Um artigo que pertence a uma série que o Online Journalist Blog pretende fazer sobre jornalismo semântico põe os pontos nos ii e mostra que a Web semântica não é conceptualmente a grande revolução que aí vem, mas antes uma evolução do que já existe.

A questão é: a web semântica não será muito diferente da web 2.0. Como tal, é exagerado pensá-la como 3.0.

Conforme explica o artigo, na web semântica, ao digitarmos “Que temperatura faz em Lisboa”, a resposta que nos aparece é 28º. Ou seja, é uma resposta inequívoca e exacta para o que perguntamos. Pelo contrário, hoje em dia, o que temos é uma variedade de informação (os termos, num motor de busca) sobre o assunto Temperatura ou Lisboa. As probabilidades de acertar no que queremos é quase nula, como se pode ver numa pesquisa pelo Google.

A partir deste exemplo, podemos compreender que a web semântica limitará as dificuldades de acesso à informação. A pesquisa terá mesmo uma resposta e não apenas um resultado.

Como é que isto é feito? Tal como se explica também nesta maravilhosa infografia no El País, a web semântica correlaciona os termos de uma frase, compara o seu uso, e identifica o que essa frase pretende dizer. Embora pareça sempre que o sistema vai descobrir a partir do nada o que uma palavra quer dizer – a sua semântica – a verdade é que utiliza uma base de dados gigantesca que lhe permite correlacionar os termos da pergunta. O segredo é que esta base tem não só os dados em si, como tem que os ter “marcados” em relação ao seus usos. No fundo, é o mesmo principio que utilizamos quando fazemos tags em determinada informação.
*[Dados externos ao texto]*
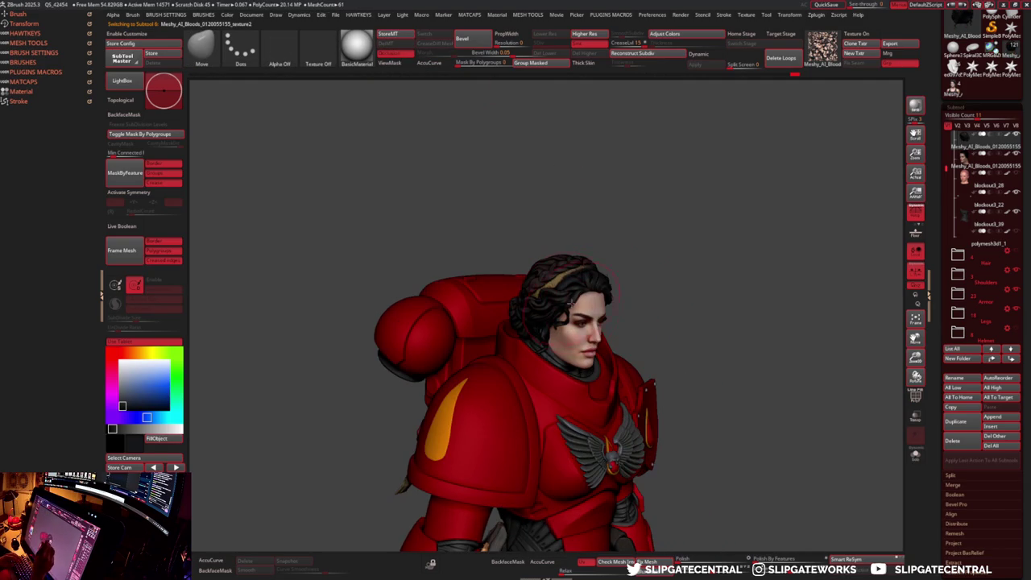
mouse_move(674, 306)
mouse_down()
mouse_move(672, 281)
mouse_move(567, 327)
mouse_up()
Por este principio ser tão simples, custa a acreditar que esteja a demorar tanto tempo a vigorar. O motivo é muito simples. Dada a impossibilidade de construir uma base de dados com toda a linguagem humana (e não apenas as línguas), que é disso que se trata, o que os investigadores estão a tentar desenvolver é um protocolo que já incorpore automaticamente essa marcação. Porque em bases de dados pequenas, dentro de um sistema de informação de uma empresa, ou do corrector ortográfico do Word, por exemplo, isso é possível, visto que os termos são conhecidos.

Outra questão referida no artigo são as metáforas, entendidas aqui como desvio de sentido. A web semântica não poderá indentificar o sentido de uma metáfora porque… ela não tem sentido. Mais ainda, como é que poderá retirar sentido de expressões cujo sentido está para além do literal, como no exemplo citado no artigo “O camião parou ao pé de mim”, cujo verdadeiro significado é que ele não me atropelou?
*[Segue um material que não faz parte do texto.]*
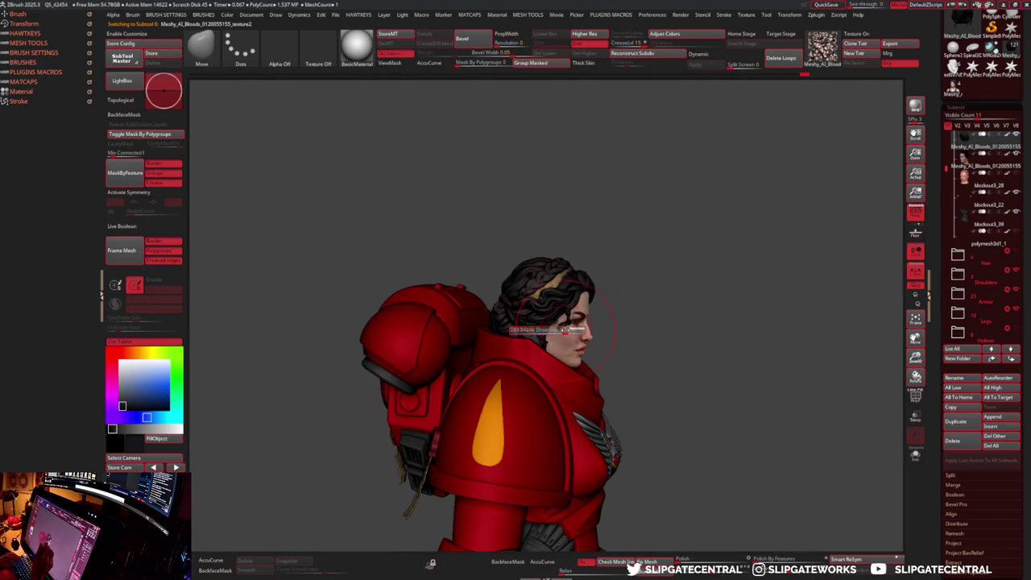
- Turn the figure front-on, select the face as Subtool 7, and zoom in close
key(s)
Questões como estas foram amplamente discutidas na primeira metade do Sec. XX pelos filósofos do Linguistic Turn, que vale sempre a pena ler, começando por Wittegenstein. Em alguns debates dessa altura, chegou-se a utilizar comparações com máquinas automáticas. Não eram mais que os computadores de agora. Resta apenas lembrar o clássico confronto homem-máquina da ficção científica. O que é que as máquinas não conseguiam fazer? Perceber além do sentido literal. A semântica é sentido dentro de contexto. Dentro, não fora.

Não quero dizer que a web semântica não irá alterar o nosso relacionamento com a informação. Mas parece-me exagerado dizer que seja uma revolução.